BEGIN INPUT DATA

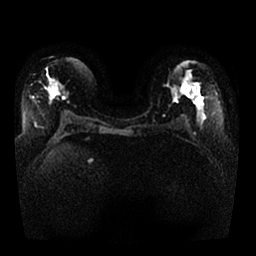
Breast MRI, one axial slice; slice 15 of 25 in the series (ordered by position); diffusion-weighted series; image 2 of 4 stored at this slice position (different b-values; order by instance number); 1.5 T; 256 × 256 image matrix. Female patient.
Annotated regions visible in this slice (outlined manually by an expert reader):
- tumour on diffusion-weighted imaging: bounding box (x1, y1, x2, y2) in pixels: (189, 86, 198, 94)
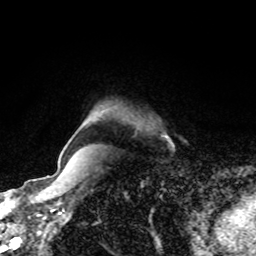
Breast MRI, one axial slice. Cropped to one breast. Dynamic contrast-enhanced series, time point 2 of 8 at this slice position (early post-contrast). 1.5 T. TE 4.2 ms, TR 7 ms. 256 × 256 image matrix, field of view 170 × 170 mm. Female patient.
Outlined on this slice (semi-automatically segmented with operator editing):
- enhancing-tissue mask used for the functional tumour volume (all voxels passing the contrast-enhancement thresholds inside the analysis volume; usually the tumour): box from (x=165, y=135) to (x=168, y=138) px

END INPUT DATA

* [WORK TO BE COMPLETED]: The result should be an exact copy of only the lines above from the one that holds "Annotated regions visible" through the one that holds "Outlined on this", both ends included, without pictures.

* [TASK ANSWER]:
Annotated regions visible in this slice (outlined manually by an expert reader):
- tumour on diffusion-weighted imaging: bounding box (x1, y1, x2, y2) in pixels: (189, 86, 198, 94)
Breast MRI, one axial slice. Cropped to one breast. Dynamic contrast-enhanced series, time point 2 of 8 at this slice position (early post-contrast). 1.5 T. TE 4.2 ms, TR 7 ms. 256 × 256 image matrix, field of view 170 × 170 mm. Female patient.
Outlined on this slice (semi-automatically segmented with operator editing):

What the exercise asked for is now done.